SEPTA: Budget Crimps R7 Plans


By PATRICK COBBS

Staff Writer


The Germantown Community Connection last week hosted SEPTA representatives at First Presbyterian Church in Germantown for an update on maintenance and repair work scheduled to begin on the R7 train stations in May, but the update quickly became a debate about how best to fix up those stations once and for all, with a focus on Wister and Germantown stations.


“I think there needs to be a little vision of how to put the stations together to be more safe,” said Saadiq Jabbar Garner.


Most at the meeting seemed to agree, and they added other specific requests for the R7. These included better SEPTA police presence, security cameras at the stations, more efficient electronic communication for train announcements, better cleanup or prevention of trash dumping, better landscaping, and better lighting in and around the stations, especially at Wister.


In all, SEPTA will be directing $1.76 million in stimulus dollars to the R7 for maintenance and cleanup work. About $870,000 of that will go to Germantown and Wister stations because they are in the most need of repair, and $897,000 will go to the rest of the R7 stations.


Senior Project Manager Thomas Carl of SEPTA didn’t oppose any of the residents’ requests but he did say that while some suggested improvements, like lighting upgrades, could be done with relative ease by SEPTA, others, like cameras, require larger systemic efforts that are not likely to occur anytime soon. Most big picture items will not fall in the scope of the current job, according to Carl. Those kinds of things will have to come sometime in the future.


“We look at this as baby steps progressing toward the final goal of what SEPTA and the community wants,” Carl said of the upcoming R7 work.


This is because, with the exception of the $191 million SEPTA was awarded in Federal Stimulus funds, the authority is financially over a barrel. And those funds for the most part cannot go toward capital improvements. Instead they are meant for addressing deferred maintenance and repairs.


Most of the discussion at the meeting focused on Wister Station, which is physically in a very isolated location.
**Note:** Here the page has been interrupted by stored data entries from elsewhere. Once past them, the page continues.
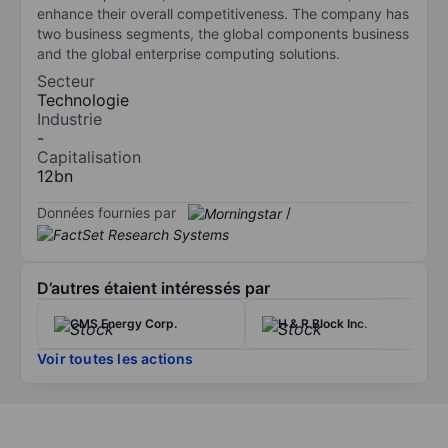
enhance their overall competitiveness. The company has
two business segments, the global components business
and the global enterprise computing solutions.
Secteur
Technologie
Industrie
-
Capitalisation
12bn
Données fournies par
/
D’autres étaient intéressés par
CMS Energy Corp.
H & R Block Inc.
Voir toutes les actions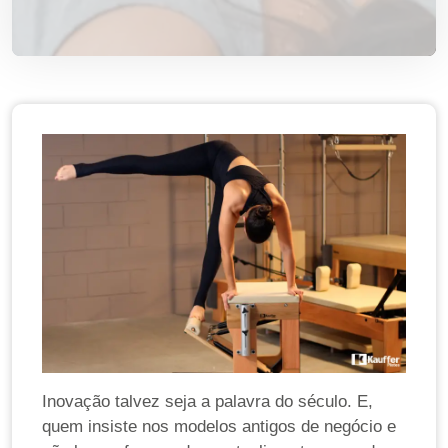
Inovação talvez seja a palavra do século. E,
quem insiste nos modelos antigos de negócio e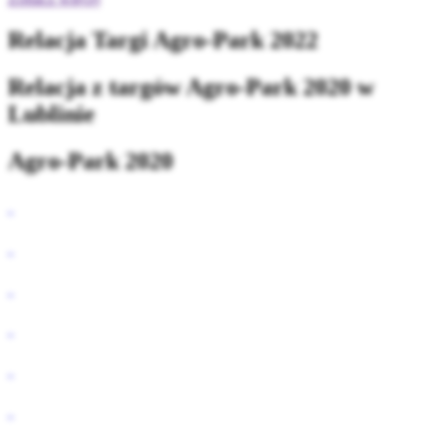
Relacja Targi Agro-Park 2022
Relacja z targów Agro-Park 2020 w
Lublinie
Agro-Park 2020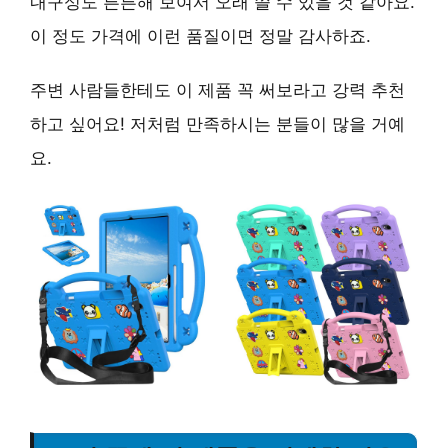
내구성도 튼튼해 보여서 오래 쓸 수 있을 것 같아요
.
이 정도 가격에 이런 품질이면 정말 감사하죠.
주변 사람들한테도 이 제품 꼭 써보라고
강력 추천
하고 싶어요
! 저처럼 만족하시는 분들이 많을 거예
요.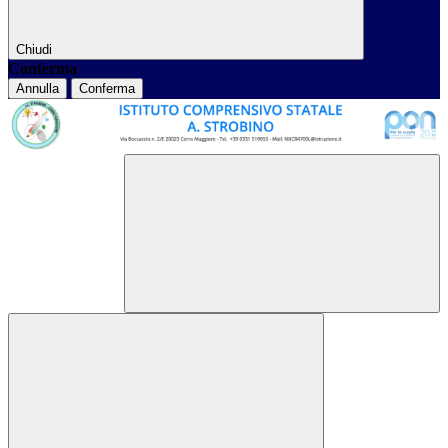
Chiudi
Conferma
Annulla
Conferma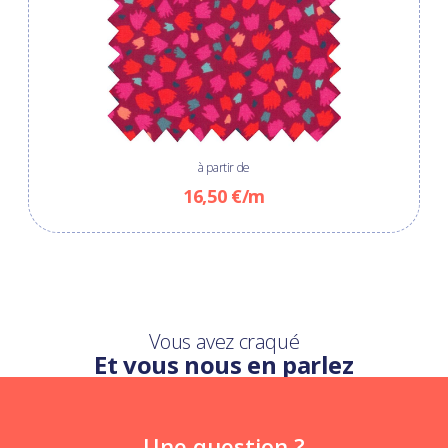
à partir de
16,50 €/m
Vous avez craqué
Et vous nous en parlez
Une question ?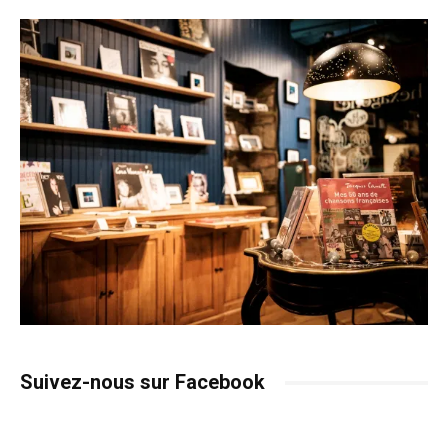
Suivez-nous sur Facebook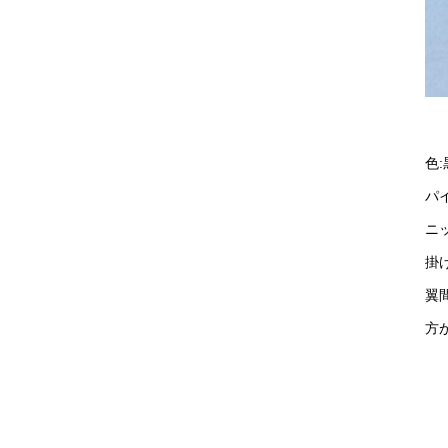
色:
パ
ニ
掛
翼
方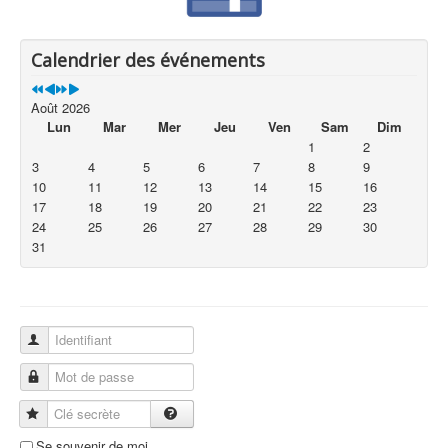
Calendrier des événements
Août 2026
Lun
Mar
Mer
Jeu
Ven
Sam
Dim
1
2
3
4
5
6
7
8
9
10
11
12
13
14
15
16
17
18
19
20
21
22
23
24
25
26
27
28
29
30
31
Identifiant
Mot de passe
Clé secrète
Se souvenir de moi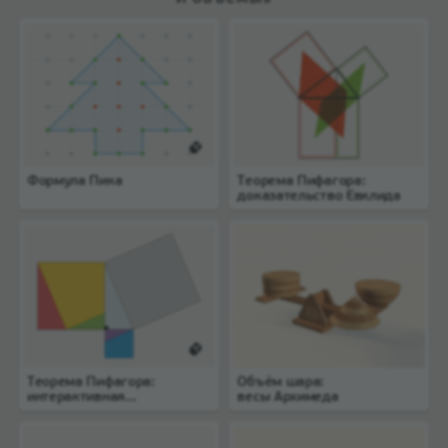
Формула Пика
Теорема Пифагора:
доказательство Евклида
Теорема Пифагора:
Объём шара:
интерактивная
весы Архимеда
головоломка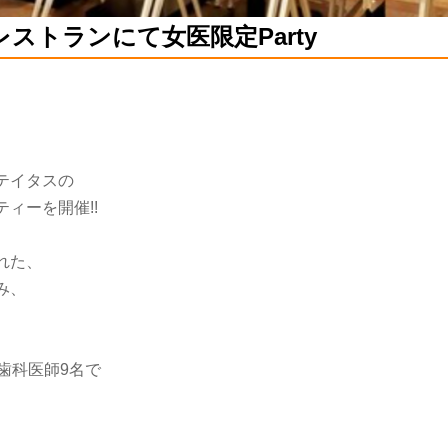
ストランにて女医限定Party
テイタスの
ィーを開催!!
れた、
み、
・歯科医師9名で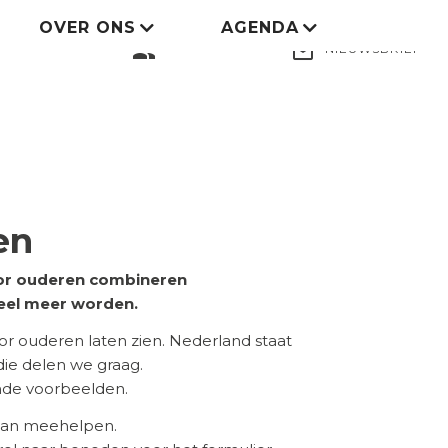
OVER ONS
AGENDA
LID WORDEN
group
mail_outline
NIEUWSBRIEF
en
voor ouderen combineren
eel meer worden.
 ouderen laten zien. Nederland staat
 die delen we graag.
ende voorbeelden.
 aan meehelpen.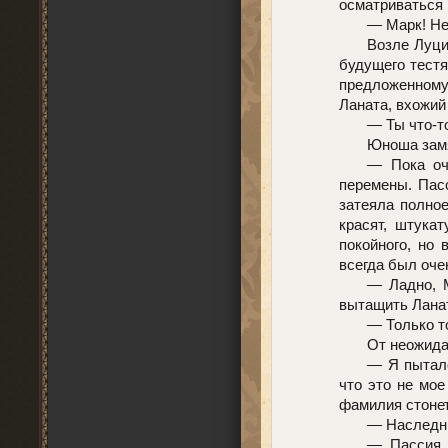
осматриваться 
— Марк! Не
Возле Луци
будущего тест
предложенному
Ланата, вхожий
— Ты что-т
Юноша зам
— Пока оч
перемены. Пас
затеяла полное
красят, штука
покойного, но 
всегда был оче
— Ладно, М
вытащить Ланат
— Только т
От неожида
— Я пыталс
что это не мое
фамилия стонет
— Наследни
— Пассия,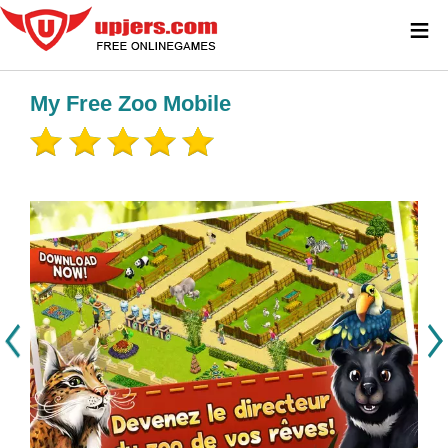
≡
My Free Zoo Mobile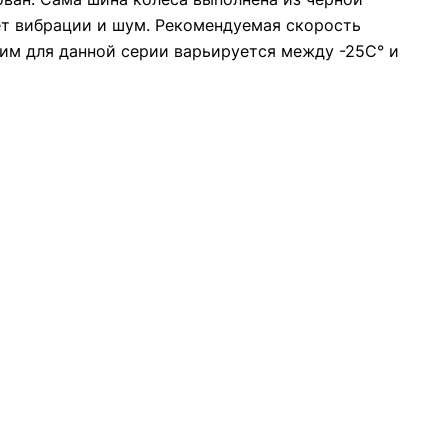
ет вибрации и шум. Рекомендуемая скорость
жим для данной серии варьируется между -25С° и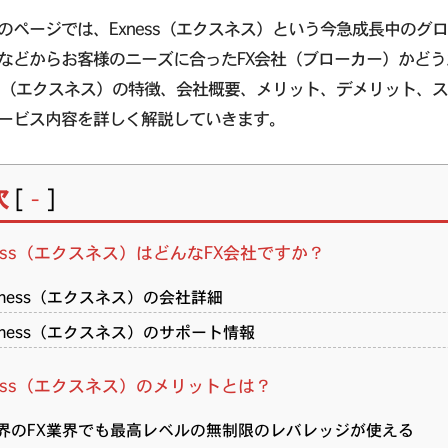
のページでは、Exness（エクスネス）という今急成長中のグ
などからお客様のニーズに合ったFX会社（ブローカー）かど
ess（エクスネス）の特徴、会社概要、メリット、デメリット
ービス内容を詳しく解説していきます。
次
[
]
-
ness（エクスネス）はどんなFX会社ですか？
xness（エクスネス）の会社詳細
xness（エクスネス）のサポート情報
ness（エクスネス）のメリットとは？
界のFX業界でも最高レベルの無制限のレバレッジが使える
Several at the meeting wanted to see a total security and safety oriented overhaul at that station, which they hoped would include increased lighting not only on the station grounds, but on the long approach to the station as well.


Last year, in a community meeting held at LaSalle University, SEPTA discussed a total renovation for Wister Station. LaSalle expressed interest in remaking the station as its gateway to the rest of the city. In addition, the Ogontz Avenue Revitalization Corporation last year completed a development plan for the neighborhoods surrounding Wister Station.


But even at that 2009 meeting the big improvements planned for Wister were set on the far horizon. Now SEPTA seems to be in even worse financial shape and so anything beyond the needed maintenance and repairs that will start in May with this contract is a much bigger “if.”

“We would like to see that station totally redone but at this time the money’s not there to do it,” said Carl.


SEPTA’s financial straits is rooted in political problems at the federal and state level, according to Robert Lund, SEPTA’s senior director of capital construction. Because of the battle over healthcare reform in Washington, the U.S. Congress has not passed a new federal transportation bill so there are no federal funds available for capital improvement. And at the state level, thanks to a political impasse over Act 44, which calls for a permanent increase in state funding to SEPTA and other transit authorities, and road and bridge maintenance, there is no state money for capital improvement either.


This combination has delayed the long-planned $30 million total renovation of Wayne Junction Station into the not-yet-defined future.


So, for community requests that go beyond the scope of the R7 spruce-up, Lund said, the best bet is for local residents to organize a bottom-up base of solid and focused community support – essentially to help SEPTA deal with all the challenges and headaches of development.


“It’s something that we would love to implement but we can’t do it alone,” said Lund of the larger conceptual plan for Wister. “We have to work with the city and work with the community.”


The model that works, Lund and Carl said, is to organize, get local politicians fully on board, get other local institutions on board, and stay focused on the station you want to improve.


Representatives from the offices of City Councilwoman Donna Reed Miller (D., 8th) and State Representative John Myers (D., 201st) pledged their support for moving any wider projects forward on the R7 stations, and for help with smaller scale improvements like SEPTA’s plan to install new station signs for Wister on Belfield Avenue.